I use a WSM and a homemade Pig Cooker (gasser).  I am considering a Holstein or a Southern Pride rig for the larger events, and a Lang for comps and cooking for smaller crowds.  But, until I stroke the check, I'm always open to look at other cookers.  If you have had good experience with other cookers please feel free to share your thoughts.  Being a Scot I am also looking for well-cared-for rigs for sale.

Scotty


----------



## gooose53 (Jul 4, 2008)

Welcome to the SMF Scotty!!  Lots of nice and knowledgeable people here that can give you a hand if needed.  Don't make this the last time you visit.


----------



## meowey (Jul 4, 2008)

Welcome to SMF!  Glad you are here!

Take care, have fun, and do good!

Regards,

Meowey


----------



## sumosmoke (Jul 4, 2008)

Glad ya joined us at SMF, Scotty. This is a fine crowd of people that share that common bond of loving to use their smokers.


----------



## waysideranch (Jul 4, 2008)

Welcome Scotty.  I've been told to beam up a couple times myself.  Good luck on finding the right smoker and the catering business.

Scott


----------



## safety1 (Jul 4, 2008)

Welcome to the site from Montana


----------



## fatback joe (Jul 7, 2008)

Welcome to the forum. Little different "flavor" from here to there, but I think you will have good time here if you hang around a bit.


----------



## richoso1 (Jul 7, 2008)

Glad you stopped by the SMF, always nice to read a new face. Enjoy.


----------



## richtee (Jul 7, 2008)

Welcome to SMF Scotty. The Southern Pride units seem to get pretty high marks, but I'll admit ignorance on the Holstein line. Alot of us here are just backyard hacks, y'see...  ;{)

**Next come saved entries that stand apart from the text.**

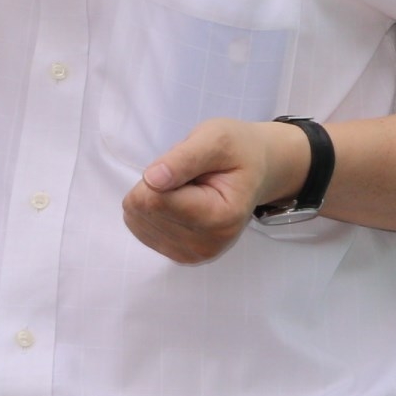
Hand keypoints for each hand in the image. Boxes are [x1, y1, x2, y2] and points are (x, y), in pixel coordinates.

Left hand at [121, 119, 311, 264]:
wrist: (257, 171)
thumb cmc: (238, 151)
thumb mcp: (217, 138)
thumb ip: (184, 158)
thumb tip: (152, 180)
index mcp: (220, 218)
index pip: (155, 199)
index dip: (160, 172)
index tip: (188, 164)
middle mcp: (206, 245)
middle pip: (144, 210)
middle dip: (158, 184)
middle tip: (191, 176)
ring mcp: (192, 255)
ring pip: (138, 219)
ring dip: (155, 196)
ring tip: (188, 188)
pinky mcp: (180, 256)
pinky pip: (140, 228)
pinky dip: (153, 209)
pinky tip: (180, 202)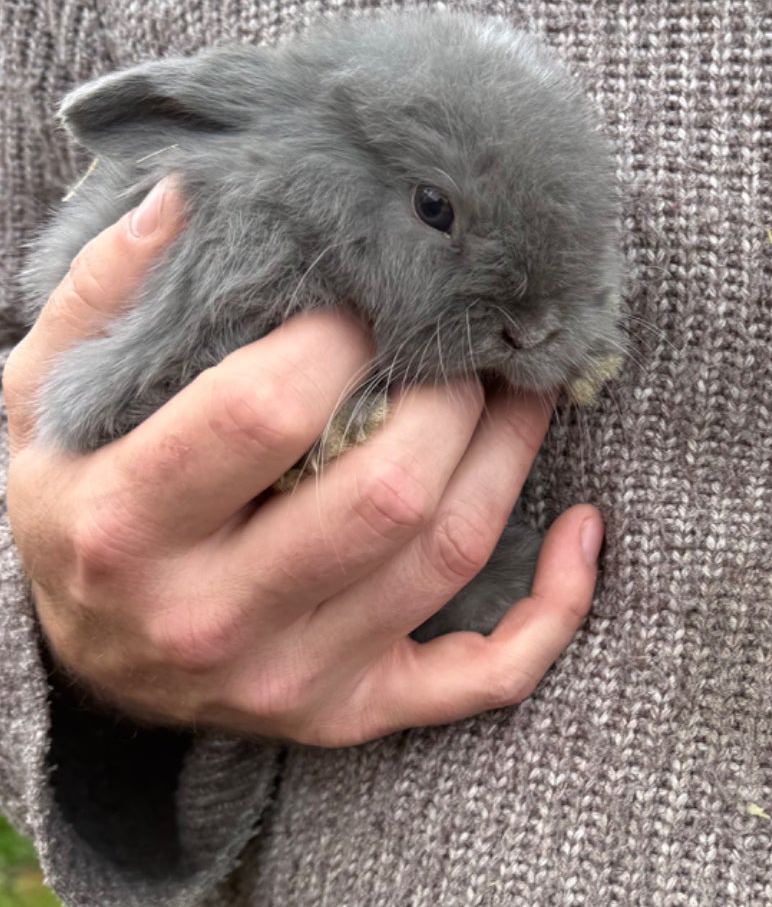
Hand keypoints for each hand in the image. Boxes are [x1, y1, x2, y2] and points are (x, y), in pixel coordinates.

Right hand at [3, 179, 601, 744]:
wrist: (65, 658)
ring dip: (511, 457)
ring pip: (446, 557)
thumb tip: (192, 193)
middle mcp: (208, 618)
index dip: (339, 338)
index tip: (367, 292)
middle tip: (462, 335)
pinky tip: (582, 529)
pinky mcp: (351, 713)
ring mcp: (289, 679)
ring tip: (521, 384)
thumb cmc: (69, 498)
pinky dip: (555, 607)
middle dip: (447, 394)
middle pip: (384, 493)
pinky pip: (486, 677)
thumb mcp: (39, 396)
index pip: (262, 414)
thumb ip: (104, 292)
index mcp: (123, 524)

There's a few comp teams here that do very well, and a couple catering folk. They can help ya more than I can, but hang around and enjoy!


----------



## kratzx4 (Jul 7, 2008)

Welcome to SMF Glad you joined us. lots of good folks here that love to share information and good times with each other. I think you will like it here I look forward to you input as it surly will help some of us.


----------